United Nations

CRC/C/OPAC/CUB/Q/1

Convention on the Rights of the Child

Distr.: General

20 October 2014

English

Original: Spanish

Committee on the Rights of the Child

Sixty-ninth session

25 May–12 June 2015

Item 4 of the provisional agenda

Considerati on of reports of States parties

List of issues in relation to the report submitted by Cuba under article 8, paragraph 1, of the Optional Protocol to the Convention on the Rights of the Child on the involvement of children in armed conflict

The State party is requested to submit additional, updated information in writing (15 pages maximum), if possible by 15 March 2015.

The Committee may take up any aspect of children’s rights set out in the Optional Protocol during the dialogue with the State party.

1.Please provide the Committee with information on any measures taken or envisaged to address the lack of data on the implementation of the Optional Protocol, including the establishment of an integrated data collection system.

2.Please supply the Committee with information about the bodies and institutions responsible for the implementation of the Optional Protocol and the mechanisms established to coordinate the work of those bodies and institutions, including the relevant regional and local authorities.

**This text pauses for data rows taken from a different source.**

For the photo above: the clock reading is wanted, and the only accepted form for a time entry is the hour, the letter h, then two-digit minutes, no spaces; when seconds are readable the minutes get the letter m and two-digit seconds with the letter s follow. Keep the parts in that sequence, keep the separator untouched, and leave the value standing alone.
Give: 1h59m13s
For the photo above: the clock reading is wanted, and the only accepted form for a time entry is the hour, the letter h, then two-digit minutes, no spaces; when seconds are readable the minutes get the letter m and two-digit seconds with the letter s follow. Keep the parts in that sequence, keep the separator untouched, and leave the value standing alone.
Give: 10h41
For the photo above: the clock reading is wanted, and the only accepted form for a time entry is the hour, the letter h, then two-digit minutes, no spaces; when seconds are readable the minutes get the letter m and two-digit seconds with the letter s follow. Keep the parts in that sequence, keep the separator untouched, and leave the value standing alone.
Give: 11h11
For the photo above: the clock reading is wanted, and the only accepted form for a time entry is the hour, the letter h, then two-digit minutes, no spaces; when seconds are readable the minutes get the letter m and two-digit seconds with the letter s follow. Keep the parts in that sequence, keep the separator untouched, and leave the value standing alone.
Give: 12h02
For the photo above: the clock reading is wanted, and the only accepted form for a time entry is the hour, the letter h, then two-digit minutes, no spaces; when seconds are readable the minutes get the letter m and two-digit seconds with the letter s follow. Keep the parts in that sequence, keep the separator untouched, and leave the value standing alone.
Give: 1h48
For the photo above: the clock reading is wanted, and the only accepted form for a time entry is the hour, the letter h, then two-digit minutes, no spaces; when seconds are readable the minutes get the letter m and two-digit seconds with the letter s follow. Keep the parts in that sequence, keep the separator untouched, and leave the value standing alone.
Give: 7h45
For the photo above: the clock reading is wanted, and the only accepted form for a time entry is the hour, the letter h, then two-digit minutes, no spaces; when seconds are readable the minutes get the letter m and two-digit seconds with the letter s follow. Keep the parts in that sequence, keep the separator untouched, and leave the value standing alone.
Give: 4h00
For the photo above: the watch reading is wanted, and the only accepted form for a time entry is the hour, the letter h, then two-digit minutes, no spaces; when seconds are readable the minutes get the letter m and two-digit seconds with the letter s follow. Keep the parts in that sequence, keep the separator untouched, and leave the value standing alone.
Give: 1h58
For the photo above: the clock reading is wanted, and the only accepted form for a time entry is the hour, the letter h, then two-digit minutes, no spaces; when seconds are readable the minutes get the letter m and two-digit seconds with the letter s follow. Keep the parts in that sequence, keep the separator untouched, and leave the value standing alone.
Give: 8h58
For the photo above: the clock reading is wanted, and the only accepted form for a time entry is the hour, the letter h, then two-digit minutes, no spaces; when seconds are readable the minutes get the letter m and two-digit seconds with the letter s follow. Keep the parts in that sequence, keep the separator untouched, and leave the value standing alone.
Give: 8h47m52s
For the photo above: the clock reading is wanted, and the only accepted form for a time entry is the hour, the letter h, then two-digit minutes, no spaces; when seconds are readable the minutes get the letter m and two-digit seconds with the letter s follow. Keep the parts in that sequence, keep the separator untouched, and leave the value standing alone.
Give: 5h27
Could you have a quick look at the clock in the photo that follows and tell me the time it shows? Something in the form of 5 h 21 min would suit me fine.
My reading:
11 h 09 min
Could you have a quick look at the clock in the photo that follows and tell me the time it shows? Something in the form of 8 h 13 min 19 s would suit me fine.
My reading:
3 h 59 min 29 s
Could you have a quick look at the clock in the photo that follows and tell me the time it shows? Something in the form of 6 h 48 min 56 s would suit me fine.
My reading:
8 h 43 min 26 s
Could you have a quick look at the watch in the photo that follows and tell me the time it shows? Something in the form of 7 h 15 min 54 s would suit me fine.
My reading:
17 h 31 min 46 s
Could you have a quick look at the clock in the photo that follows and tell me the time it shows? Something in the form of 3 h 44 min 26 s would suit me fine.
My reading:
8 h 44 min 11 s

3.Please provide information on the number of 15- and 16-year-old boys who have registered for military service since 2007. Please describe the pre-recruitment preparatory arrangements and training and the specialist military training undergone by boys registered for military service. Please state which authority is responsible for carrying out these activities and explain how compliance with the Convention and the Optional Protocol is ensured. Please provide information on the penalties incurred by boys for non-compliance with the obligation to register. Please also explain how such preparatory activities and specialist military training differ from active military service under National Defence Act No. 75/94 and Decree-Law No. 224/2001, which establish that the minimum age for call-up to active military service is 18 years and that those who wish to enlist voluntarily in the Armed Forces may do so in the year of their seventeenth birthday.

4.Please provide updated data, disaggregated by age, sex, nationality, ethnic origin, rural or urban place of residence and socioeconomic level, on voluntary recruits in the Cuban Armed Forces. Please indicate what percentage of the total number of recruits they represent.

5.Please provide information on the safeguards that the State party has established to ensure that voluntary recruitment into the Armed Forces of persons under 18 years of age is not forced or coerced. Please also clarify whether parental consent is a legal prerequisite for the enlistment of all recruits under 18 years of age.

6.Please provide information on the steps taken by the State party to ensure that recruits under 18 years of age are not deployed in hostilities. Please also provide information on whether such recruits are: (a) housed, educated and trained separately from adults; (b) protected from sexual and physical abuse; (c) subject to military law and, if so, how the requirements of juvenile justice are met; and (d) allowed early release from military service upon request and, if so, please provide information on the most recent figures in this connection. Please inform the Committee whether recruits under 18 years of age have access to independent complaint mechanisms. Please also provide information on whether the State party has any plans to raise the age for voluntary recruitment.

7.Please provide information on whether the offence of desertion applies to recruits under 18 years of age and whether, in cases of treason, the death penalty has been or could be applied to individuals who were minors when the offence was committed.

8.Please provide the Committee with information on whether the prohibition of the participation of recruits under 18 years of age in hostilities still applies in the event of a general mobilization. Please also clarify what the minimum age for recruitment is during states of emergency.

9.Please describe to the Committee the role played by the Armed Forces and the Ministry of Education in the Camilo Cienfuegos military schools and in officer training centres in respect of the overall education provided by those institutions. Please also provide data, disaggregated by age, sex, nationality, ethnic origin, rural or urban place of residence and socioeconomic level, on students enrolled in military schools and students under the age of 18 years enrolled in officer training centres. Please provide information on the legal status (as civilians or military personnel) of those students, and their right to withdraw from such schools and training centres at any time and to give up a military career, together with information on the methods used to enforce discipline. Please also provide information on whether such students have access to independent complaint mechanisms.

10.Please provide information on whether courses in military and non-military subjects at the Camilo Cienfuegos military schools and officer training centres cover human rights and humanitarian law, including the Convention and its Optional Protocols. Please inform the Committee about the training given to teachers and instructors on the provisions of the Optional Protocol. Please also provide information on the use of any type of weapon during military training by students under 18 years of age at such military schools and training centres.

11.Please provide information on the steps that the State party plans to take to make the recruitment of children under 18 years of age by non-State armed groups an explicitly defined offence. Please provide clarification regarding the way that the State party plans to go about making it an offence for children under 16 years of age to be enlisted in the Armed Forces by the State or agents acting on behalf of the State. Please also provide information on any steps taken or planned by the State party to define the recruitment of children under the age of 15 years as a war crime under national law.